EXERCISE GOAL:
Copy the lines of the listing below word for word, starting at the line that contains "Free and open" and ending at the line that contains "hosted by the".

RECORDED INFORMATION:
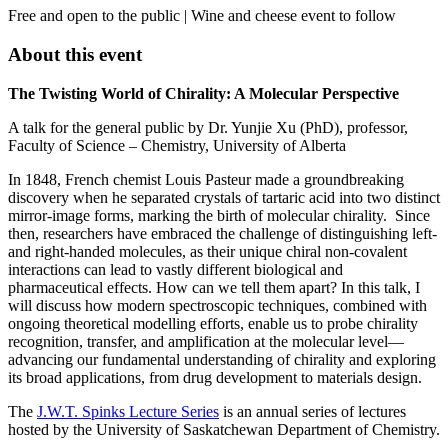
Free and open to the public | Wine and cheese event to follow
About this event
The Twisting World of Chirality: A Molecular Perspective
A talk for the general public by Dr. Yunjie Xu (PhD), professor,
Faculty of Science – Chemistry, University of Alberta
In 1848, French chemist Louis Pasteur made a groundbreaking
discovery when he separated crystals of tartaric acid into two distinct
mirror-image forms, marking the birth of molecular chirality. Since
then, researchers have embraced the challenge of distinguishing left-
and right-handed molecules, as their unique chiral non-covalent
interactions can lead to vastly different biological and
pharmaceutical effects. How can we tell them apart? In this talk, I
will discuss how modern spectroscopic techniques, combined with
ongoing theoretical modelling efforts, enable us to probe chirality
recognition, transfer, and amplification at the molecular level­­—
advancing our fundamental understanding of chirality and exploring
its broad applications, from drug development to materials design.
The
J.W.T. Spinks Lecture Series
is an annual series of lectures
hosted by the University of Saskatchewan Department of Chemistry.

---

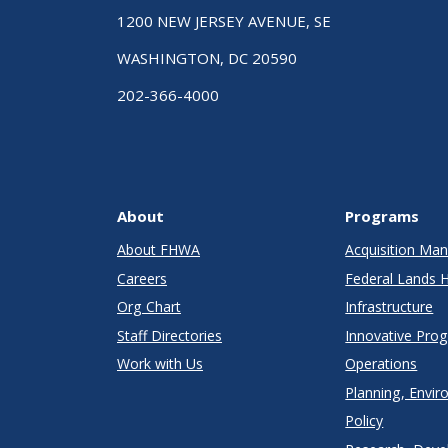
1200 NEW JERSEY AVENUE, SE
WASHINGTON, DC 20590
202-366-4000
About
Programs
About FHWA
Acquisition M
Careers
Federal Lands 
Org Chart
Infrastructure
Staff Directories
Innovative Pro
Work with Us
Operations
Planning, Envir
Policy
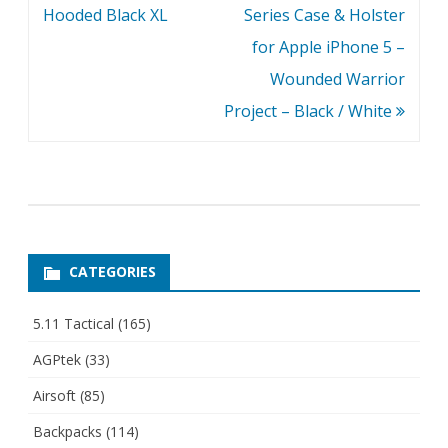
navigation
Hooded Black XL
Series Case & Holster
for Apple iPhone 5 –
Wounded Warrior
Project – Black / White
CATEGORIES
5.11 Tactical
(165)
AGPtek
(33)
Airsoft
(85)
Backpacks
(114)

==

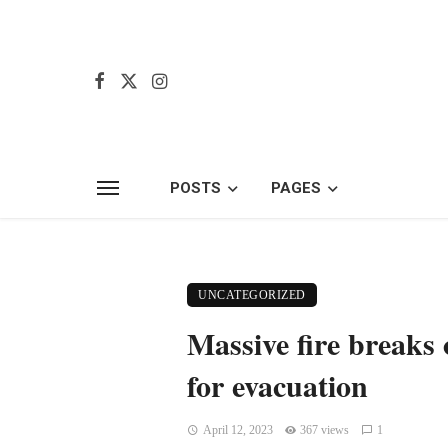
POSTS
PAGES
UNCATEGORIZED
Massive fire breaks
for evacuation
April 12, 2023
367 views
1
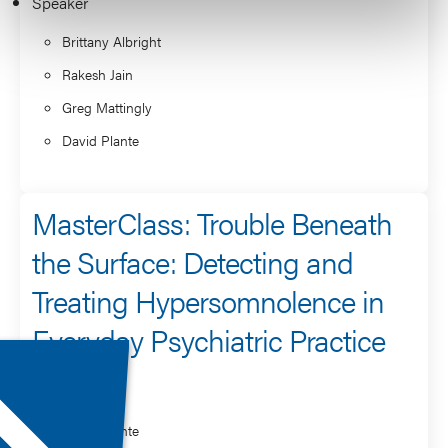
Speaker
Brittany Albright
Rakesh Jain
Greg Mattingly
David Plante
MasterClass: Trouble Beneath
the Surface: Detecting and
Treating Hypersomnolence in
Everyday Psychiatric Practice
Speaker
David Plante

WRITTEN RESPONSE:
Free and open to the public | Wine and cheese event to follow
About this event
The Twisting World of Chirality: A Molecular Perspective
A talk for the general public by Dr. Yunjie Xu (PhD), professor,
Faculty of Science – Chemistry, University of Alberta
In 1848, French chemist Louis Pasteur made a groundbreaking
discovery when he separated crystals of tartaric acid into two distinct
mirror-image forms, marking the birth of molecular chirality. Since
then, researchers have embraced the challenge of distinguishing left-
and right-handed molecules, as their unique chiral non-covalent
interactions can lead to vastly different biological and
pharmaceutical effects. How can we tell them apart? In this talk, I
will discuss how modern spectroscopic techniques, combined with
ongoing theoretical modelling efforts, enable us to probe chirality
recognition, transfer, and amplification at the molecular level­­—
advancing our fundamental understanding of chirality and exploring
its broad applications, from drug development to materials design.
The
J.W.T. Spinks Lecture Series
is an annual series of lectures
hosted by the University of Saskatchewan Department of Chemistry.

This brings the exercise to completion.